WHAT YOU NEED TO DO
Please reproduce every line of the records below, changing nothing.
======== MATERIAL SUPPLIED
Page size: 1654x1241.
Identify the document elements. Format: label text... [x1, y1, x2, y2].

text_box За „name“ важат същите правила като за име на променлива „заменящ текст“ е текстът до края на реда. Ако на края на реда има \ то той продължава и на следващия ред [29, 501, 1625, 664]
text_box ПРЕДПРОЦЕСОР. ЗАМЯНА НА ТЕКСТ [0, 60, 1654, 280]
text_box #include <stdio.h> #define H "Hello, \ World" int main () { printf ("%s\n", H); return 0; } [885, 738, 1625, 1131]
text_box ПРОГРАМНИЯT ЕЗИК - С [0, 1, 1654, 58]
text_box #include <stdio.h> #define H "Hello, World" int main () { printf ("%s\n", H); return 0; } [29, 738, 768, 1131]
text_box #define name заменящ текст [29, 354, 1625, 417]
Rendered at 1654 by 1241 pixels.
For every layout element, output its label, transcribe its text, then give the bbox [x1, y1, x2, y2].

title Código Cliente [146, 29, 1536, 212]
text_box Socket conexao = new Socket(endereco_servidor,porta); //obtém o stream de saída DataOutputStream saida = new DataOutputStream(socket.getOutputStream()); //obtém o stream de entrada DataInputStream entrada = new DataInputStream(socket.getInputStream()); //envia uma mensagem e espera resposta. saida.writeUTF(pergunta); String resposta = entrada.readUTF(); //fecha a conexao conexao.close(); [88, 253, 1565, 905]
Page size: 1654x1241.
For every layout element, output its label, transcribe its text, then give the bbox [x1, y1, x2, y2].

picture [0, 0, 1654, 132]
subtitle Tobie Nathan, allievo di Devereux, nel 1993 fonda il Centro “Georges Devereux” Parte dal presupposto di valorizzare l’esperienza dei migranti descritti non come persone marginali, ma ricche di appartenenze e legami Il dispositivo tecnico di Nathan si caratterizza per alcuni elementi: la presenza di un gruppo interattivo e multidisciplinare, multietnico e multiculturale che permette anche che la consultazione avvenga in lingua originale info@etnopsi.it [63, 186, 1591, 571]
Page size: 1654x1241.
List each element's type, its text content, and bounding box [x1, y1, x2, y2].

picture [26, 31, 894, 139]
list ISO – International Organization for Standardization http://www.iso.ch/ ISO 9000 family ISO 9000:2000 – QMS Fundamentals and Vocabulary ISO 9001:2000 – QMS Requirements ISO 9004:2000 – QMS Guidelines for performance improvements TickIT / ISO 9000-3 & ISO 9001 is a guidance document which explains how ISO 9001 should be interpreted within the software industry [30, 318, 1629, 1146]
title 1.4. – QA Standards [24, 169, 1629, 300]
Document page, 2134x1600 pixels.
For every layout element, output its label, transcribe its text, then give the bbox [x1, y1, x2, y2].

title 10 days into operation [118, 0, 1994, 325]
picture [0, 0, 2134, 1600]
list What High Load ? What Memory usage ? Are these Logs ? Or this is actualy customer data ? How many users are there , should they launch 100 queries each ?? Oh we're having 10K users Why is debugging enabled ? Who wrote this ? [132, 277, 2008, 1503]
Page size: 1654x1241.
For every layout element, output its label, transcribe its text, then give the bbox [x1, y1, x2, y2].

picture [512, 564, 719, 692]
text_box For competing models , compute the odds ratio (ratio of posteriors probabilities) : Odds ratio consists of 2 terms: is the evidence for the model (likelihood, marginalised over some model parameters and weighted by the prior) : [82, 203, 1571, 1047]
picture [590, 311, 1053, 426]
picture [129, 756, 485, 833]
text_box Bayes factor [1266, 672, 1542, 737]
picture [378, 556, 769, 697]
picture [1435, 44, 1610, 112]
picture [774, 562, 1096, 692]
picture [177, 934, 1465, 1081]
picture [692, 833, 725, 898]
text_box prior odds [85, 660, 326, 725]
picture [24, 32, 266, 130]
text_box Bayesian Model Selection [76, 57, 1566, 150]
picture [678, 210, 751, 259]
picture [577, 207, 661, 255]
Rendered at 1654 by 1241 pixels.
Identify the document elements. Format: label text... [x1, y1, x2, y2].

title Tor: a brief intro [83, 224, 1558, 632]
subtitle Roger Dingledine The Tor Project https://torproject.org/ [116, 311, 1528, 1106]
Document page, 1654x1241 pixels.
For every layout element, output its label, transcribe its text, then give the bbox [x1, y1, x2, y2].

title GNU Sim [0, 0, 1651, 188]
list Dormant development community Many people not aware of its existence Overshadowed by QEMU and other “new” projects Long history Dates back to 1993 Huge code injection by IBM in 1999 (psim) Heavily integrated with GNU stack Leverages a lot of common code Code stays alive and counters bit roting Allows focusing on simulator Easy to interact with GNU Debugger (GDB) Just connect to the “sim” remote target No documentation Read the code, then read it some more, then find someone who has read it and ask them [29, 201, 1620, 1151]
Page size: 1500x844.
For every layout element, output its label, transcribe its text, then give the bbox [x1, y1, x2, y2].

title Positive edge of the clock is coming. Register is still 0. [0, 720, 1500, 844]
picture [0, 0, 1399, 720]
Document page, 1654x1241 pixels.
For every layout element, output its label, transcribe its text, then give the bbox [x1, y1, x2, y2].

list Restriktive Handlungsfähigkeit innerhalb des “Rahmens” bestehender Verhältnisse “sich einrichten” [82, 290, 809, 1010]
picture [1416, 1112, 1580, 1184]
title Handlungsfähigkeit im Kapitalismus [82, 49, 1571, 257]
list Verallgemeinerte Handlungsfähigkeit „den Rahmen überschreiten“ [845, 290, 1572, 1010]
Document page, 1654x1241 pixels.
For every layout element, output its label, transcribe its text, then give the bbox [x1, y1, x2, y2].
================
REPLY
Page size: 1654x1241.
Identify the document elements. Format: label text... [x1, y1, x2, y2].

text_box За „name“ важат същите правила като за име на променлива „заменящ текст“ е текстът до края на реда. Ако на края на реда има \ то той продължава и на следващия ред [29, 501, 1625, 664]
text_box ПРЕДПРОЦЕСОР. ЗАМЯНА НА ТЕКСТ [0, 60, 1654, 280]
text_box #include <stdio.h> #define H "Hello, \ World" int main () { printf ("%s\n", H); return 0; } [885, 738, 1625, 1131]
text_box ПРОГРАМНИЯT ЕЗИК - С [0, 1, 1654, 58]
text_box #include <stdio.h> #define H "Hello, World" int main () { printf ("%s\n", H); return 0; } [29, 738, 768, 1131]
text_box #define name заменящ текст [29, 354, 1625, 417]
Rendered at 1654 by 1241 pixels.
For every layout element, output its label, transcribe its text, then give the bbox [x1, y1, x2, y2].

title Código Cliente [146, 29, 1536, 212]
text_box Socket conexao = new Socket(endereco_servidor,porta); //obtém o stream de saída DataOutputStream saida = new DataOutputStream(socket.getOutputStream()); //obtém o stream de entrada DataInputStream entrada = new DataInputStream(socket.getInputStream()); //envia uma mensagem e espera resposta. saida.writeUTF(pergunta); String resposta = entrada.readUTF(); //fecha a conexao conexao.close(); [88, 253, 1565, 905]
Page size: 1654x1241.
For every layout element, output its label, transcribe its text, then give the bbox [x1, y1, x2, y2].

picture [0, 0, 1654, 132]
subtitle Tobie Nathan, allievo di Devereux, nel 1993 fonda il Centro “Georges Devereux” Parte dal presupposto di valorizzare l’esperienza dei migranti descritti non come persone marginali, ma ricche di appartenenze e legami Il dispositivo tecnico di Nathan si caratterizza per alcuni elementi: la presenza di un gruppo interattivo e multidisciplinare, multietnico e multiculturale che permette anche che la consultazione avvenga in lingua originale info@etnopsi.it [63, 186, 1591, 571]
Page size: 1654x1241.
List each element's type, its text content, and bounding box [x1, y1, x2, y2].

picture [26, 31, 894, 139]
list ISO – International Organization for Standardization http://www.iso.ch/ ISO 9000 family ISO 9000:2000 – QMS Fundamentals and Vocabulary ISO 9001:2000 – QMS Requirements ISO 9004:2000 – QMS Guidelines for performance improvements TickIT / ISO 9000-3 & ISO 9001 is a guidance document which explains how ISO 9001 should be interpreted within the software industry [30, 318, 1629, 1146]
title 1.4. – QA Standards [24, 169, 1629, 300]
Document page, 2134x1600 pixels.
For every layout element, output its label, transcribe its text, then give the bbox [x1, y1, x2, y2].

title 10 days into operation [118, 0, 1994, 325]
picture [0, 0, 2134, 1600]
list What High Load ? What Memory usage ? Are these Logs ? Or this is actualy customer data ? How many users are there , should they launch 100 queries each ?? Oh we're having 10K users Why is debugging enabled ? Who wrote this ? [132, 277, 2008, 1503]
Page size: 1654x1241.
For every layout element, output its label, transcribe its text, then give the bbox [x1, y1, x2, y2].

picture [512, 564, 719, 692]
text_box For competing models , compute the odds ratio (ratio of posteriors probabilities) : Odds ratio consists of 2 terms: is the evidence for the model (likelihood, marginalised over some model parameters and weighted by the prior) : [82, 203, 1571, 1047]
picture [590, 311, 1053, 426]
picture [129, 756, 485, 833]
text_box Bayes factor [1266, 672, 1542, 737]
picture [378, 556, 769, 697]
picture [1435, 44, 1610, 112]
picture [774, 562, 1096, 692]
picture [177, 934, 1465, 1081]
picture [692, 833, 725, 898]
text_box prior odds [85, 660, 326, 725]
picture [24, 32, 266, 130]
text_box Bayesian Model Selection [76, 57, 1566, 150]
picture [678, 210, 751, 259]
picture [577, 207, 661, 255]
Rendered at 1654 by 1241 pixels.
Identify the document elements. Format: label text... [x1, y1, x2, y2].

title Tor: a brief intro [83, 224, 1558, 632]
subtitle Roger Dingledine The Tor Project https://torproject.org/ [116, 311, 1528, 1106]
Document page, 1654x1241 pixels.
For every layout element, output its label, transcribe its text, then give the bbox [x1, y1, x2, y2].

title GNU Sim [0, 0, 1651, 188]
list Dormant development community Many people not aware of its existence Overshadowed by QEMU and other “new” projects Long history Dates back to 1993 Huge code injection by IBM in 1999 (psim) Heavily integrated with GNU stack Leverages a lot of common code Code stays alive and counters bit roting Allows focusing on simulator Easy to interact with GNU Debugger (GDB) Just connect to the “sim” remote target No documentation Read the code, then read it some more, then find someone who has read it and ask them [29, 201, 1620, 1151]
Page size: 1500x844.
For every layout element, output its label, transcribe its text, then give the bbox [x1, y1, x2, y2].

title Positive edge of the clock is coming. Register is still 0. [0, 720, 1500, 844]
picture [0, 0, 1399, 720]
Document page, 1654x1241 pixels.
For every layout element, output its label, transcribe its text, then give the bbox [x1, y1, x2, y2].

list Restriktive Handlungsfähigkeit innerhalb des “Rahmens” bestehender Verhältnisse “sich einrichten” [82, 290, 809, 1010]
picture [1416, 1112, 1580, 1184]
title Handlungsfähigkeit im Kapitalismus [82, 49, 1571, 257]
list Verallgemeinerte Handlungsfähigkeit „den Rahmen überschreiten“ [845, 290, 1572, 1010]
Document page, 1654x1241 pixels.
For every layout element, output its label, transcribe its text, then give the bbox [x1, y1, x2, y2].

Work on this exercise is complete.